If there were a statistic that said 50% of drivers end up in car accident, would that mean that we’re each equally at a 50% risk of crashing, simply because we made the choice to drive? Or does it make more sense to factor your personal choices as a driver? If you’re someone who goes the speed limit, avoids distractions, and stays in your lane — your chances of getting into an accident are significantly lower than the person who speeds past you, swerving in and out of traffic, and completely disregarding the wellbeing of others on the road.
It’s almost unheard of for people to use the potential of having to pay thousands of dollars in medical expenses and car repairs as a reason never to travel.
Thankfully, unlike driving, the decisions made between other married couples has virtually no impact on the relationship we enter into via our own vows.
We need to shift the conversation back to what is gained as human beings when we choose to be selfless.

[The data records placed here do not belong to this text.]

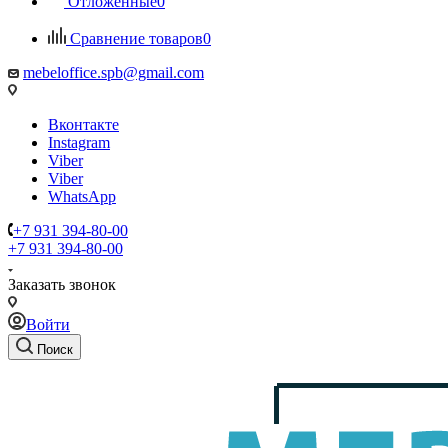
Отложенные
0
Сравнение товаров
0
mebeloffice.spb@gmail.com
Вконтакте
Instagram
Viber
Viber
WhatsApp
+7 931 394-80-00
+7 931 394-80-00
Заказать звонок
Войти
Поиск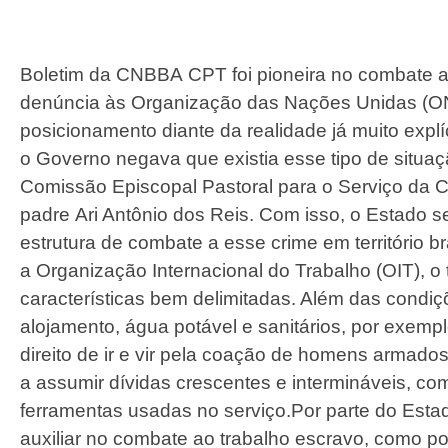
Boletim da CNBBA CPT foi pioneira no combate ao
denúncia às Organização das Nações Unidas (ONU
posicionamento diante da realidade já muito explíc
o Governo negava que existia esse tipo de situaç
Comissão Episcopal Pastoral para o Serviço da C
padre Ari Antônio dos Reis. Com isso, o Estado
estrutura de combate a esse crime em território b
a Organização Internacional do Trabalho (OIT), o
características bem delimitadas. Além das condiç
alojamento, água potável e sanitários, por exem
direito de ir e vir pela coação de homens armado
a assumir dívidas crescentes e intermináveis, c
ferramentas usadas no serviço.Por parte do Est
auxiliar no combate ao trabalho escravo, como p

We should acknowledge that any narrative that shifts us away from a lifelong union with a loving partner is going to rob us of one of the greatest opportunities for us to grow, to learn, and to become a version of ourselves that is beyond what we can imagine, if we were to stay in a space that we occupy by ourselves.
As with most things in life that will bring us the greatest levels of joy, fulfillment, and growth, there will be challenges. There will be many paths laid out as alternatives, with road signs that lead toward something that is “good enough,” tempting us to exchange the frustration that can come from driving over bumps and rocky terrain in order to reach a higher destination, for the smooth course that takes us in the kind of circles that come from consistently choosing to serve no one.